In his book, The Four Agreements: A Practical Guide to Personal Freedom, Don Ruiz, provides wonderful pieces of advice that will help you find freedom. The book is enlightening, and all individuals in search of true happiness should read it.
Here are seven nuggets of wisdom from the book.
- We Always Domesticate Our Children
According to Don Ruiz, we domesticate our children by punishing them when they go against our rules and rewarding them when they obey us. They then grow up with a belief and behavioral system that was forced upon them.
- Our Belief System Guides Our Thoughts And Actions
We all have a set of beliefs that guide our thoughts and actions. These beliefs determine whether we’ll be positive or negative thinkers, and what we’ll do with our lives.
- Why Your Beliefs Have the Power to Guide You
Your beliefs have the power to guide you because you believe they are true. You completely trust them thus allowing them to determine your thoughts, decisions, and actions.
- Our Biggest Fear is to Be Authentic
We avoid showing the world our true nature because our biggest fear is to be ourselves. Little do we know that most people who achieve personal freedom and true success are authentic. They never fear expressing who they truly are.
- Be Careful With Your Word
You must be careful with your word because it influences other people’s actions and attitudes. Your friend can start loving herself passionately if you constantly tell her that she is a wonderful being. Conversely, the same friend can dislike herself if you constantly tell her that she’s an ugly loser.
- Don’t Take Things Personally
Taking things people say personally shows that you agree with what they say. Stop agreeing with everything people say about you because whatever people say comes from their personal viewpoint. It’s all about them, and not you.

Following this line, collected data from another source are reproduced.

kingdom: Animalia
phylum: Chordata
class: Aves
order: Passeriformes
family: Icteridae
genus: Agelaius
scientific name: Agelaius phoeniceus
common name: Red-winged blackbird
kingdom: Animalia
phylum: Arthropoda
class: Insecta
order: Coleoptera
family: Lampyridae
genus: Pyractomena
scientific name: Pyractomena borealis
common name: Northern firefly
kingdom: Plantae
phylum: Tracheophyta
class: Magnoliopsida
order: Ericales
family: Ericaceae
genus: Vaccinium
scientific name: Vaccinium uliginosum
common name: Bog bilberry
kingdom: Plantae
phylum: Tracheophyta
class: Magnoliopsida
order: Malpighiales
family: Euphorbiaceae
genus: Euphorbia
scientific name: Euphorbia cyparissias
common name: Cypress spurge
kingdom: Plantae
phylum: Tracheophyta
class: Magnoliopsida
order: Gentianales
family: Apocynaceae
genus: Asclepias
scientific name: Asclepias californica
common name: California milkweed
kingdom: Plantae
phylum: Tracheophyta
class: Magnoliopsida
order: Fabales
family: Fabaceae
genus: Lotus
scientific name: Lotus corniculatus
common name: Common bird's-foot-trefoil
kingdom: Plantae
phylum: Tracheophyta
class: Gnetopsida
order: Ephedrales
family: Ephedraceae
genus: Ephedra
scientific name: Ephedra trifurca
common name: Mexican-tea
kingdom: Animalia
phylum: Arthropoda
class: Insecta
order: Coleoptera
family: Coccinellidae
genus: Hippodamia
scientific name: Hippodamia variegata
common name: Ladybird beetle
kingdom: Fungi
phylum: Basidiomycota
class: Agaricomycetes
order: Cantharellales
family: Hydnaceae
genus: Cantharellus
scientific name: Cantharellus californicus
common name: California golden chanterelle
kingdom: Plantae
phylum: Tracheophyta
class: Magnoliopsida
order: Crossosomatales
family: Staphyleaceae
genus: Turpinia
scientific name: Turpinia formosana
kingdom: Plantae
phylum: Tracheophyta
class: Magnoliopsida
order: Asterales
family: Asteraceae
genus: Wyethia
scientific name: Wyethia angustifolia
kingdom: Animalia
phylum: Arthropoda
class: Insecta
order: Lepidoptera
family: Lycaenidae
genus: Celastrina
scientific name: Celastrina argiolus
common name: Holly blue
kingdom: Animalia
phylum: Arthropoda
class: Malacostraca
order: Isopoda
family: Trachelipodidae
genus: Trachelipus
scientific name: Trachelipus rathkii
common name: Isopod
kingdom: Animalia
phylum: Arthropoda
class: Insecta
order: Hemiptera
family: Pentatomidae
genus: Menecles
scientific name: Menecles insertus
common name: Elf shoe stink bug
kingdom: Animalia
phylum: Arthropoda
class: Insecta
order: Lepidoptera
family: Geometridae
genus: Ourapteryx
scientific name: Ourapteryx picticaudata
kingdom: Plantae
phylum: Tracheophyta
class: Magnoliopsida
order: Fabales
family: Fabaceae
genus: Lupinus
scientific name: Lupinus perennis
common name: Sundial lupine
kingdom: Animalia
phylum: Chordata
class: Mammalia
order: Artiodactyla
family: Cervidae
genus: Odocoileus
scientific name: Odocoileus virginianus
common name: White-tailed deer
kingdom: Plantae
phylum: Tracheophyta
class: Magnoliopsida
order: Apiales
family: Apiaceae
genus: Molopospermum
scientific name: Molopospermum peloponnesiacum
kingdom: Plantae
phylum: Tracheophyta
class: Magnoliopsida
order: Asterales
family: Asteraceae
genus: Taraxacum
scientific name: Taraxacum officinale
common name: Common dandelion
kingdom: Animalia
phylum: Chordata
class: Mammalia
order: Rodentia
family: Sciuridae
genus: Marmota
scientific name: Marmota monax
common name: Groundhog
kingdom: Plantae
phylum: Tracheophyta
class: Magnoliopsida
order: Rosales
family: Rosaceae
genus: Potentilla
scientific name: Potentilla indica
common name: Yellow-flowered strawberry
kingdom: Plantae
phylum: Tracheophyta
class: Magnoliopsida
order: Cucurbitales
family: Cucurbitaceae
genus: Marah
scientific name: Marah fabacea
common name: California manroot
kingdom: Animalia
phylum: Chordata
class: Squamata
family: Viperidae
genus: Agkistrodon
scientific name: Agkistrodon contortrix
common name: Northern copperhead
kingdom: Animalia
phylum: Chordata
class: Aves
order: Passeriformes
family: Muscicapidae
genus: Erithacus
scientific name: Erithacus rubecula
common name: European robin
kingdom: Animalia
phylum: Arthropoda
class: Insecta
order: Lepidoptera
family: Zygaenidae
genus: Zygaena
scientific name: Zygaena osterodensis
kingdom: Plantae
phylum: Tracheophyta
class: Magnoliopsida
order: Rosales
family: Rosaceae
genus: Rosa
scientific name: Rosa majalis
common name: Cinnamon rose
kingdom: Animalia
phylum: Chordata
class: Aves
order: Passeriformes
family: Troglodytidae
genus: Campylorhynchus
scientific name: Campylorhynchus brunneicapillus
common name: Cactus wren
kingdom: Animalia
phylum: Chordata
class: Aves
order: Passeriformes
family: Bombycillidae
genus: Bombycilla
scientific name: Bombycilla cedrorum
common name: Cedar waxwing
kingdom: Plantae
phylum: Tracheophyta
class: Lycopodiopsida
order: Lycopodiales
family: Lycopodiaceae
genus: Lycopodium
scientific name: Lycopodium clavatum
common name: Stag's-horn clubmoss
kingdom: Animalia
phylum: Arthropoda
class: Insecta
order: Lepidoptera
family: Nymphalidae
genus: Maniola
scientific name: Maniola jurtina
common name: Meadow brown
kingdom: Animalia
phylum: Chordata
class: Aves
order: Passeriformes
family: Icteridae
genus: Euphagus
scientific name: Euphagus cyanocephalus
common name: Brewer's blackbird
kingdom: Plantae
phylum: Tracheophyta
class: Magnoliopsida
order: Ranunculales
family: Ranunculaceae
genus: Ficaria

Taking things personally will waste your time and energy because you’ll keep thinking why some people said some things about you, and how you’ll get back at them.
- Stop Making Assumptions
Most of us make assumptions that eventually hurt us. For instance, we love making assumptions about our friends, spouses, and relatives. We assume they know what hurts and what doesn’t hurt us, and we get offended when they do something that hurts us.
- Always Do Your Best
Do your best because by doing so you’ll avoid guilt and regret as you’ll love yourself, and you’ll be fruitful. Don Ruiz defines doing your best as enjoying the action you take without expecting rewards. You, therefore, know that you are doing your best when you are working while not thinking about payday.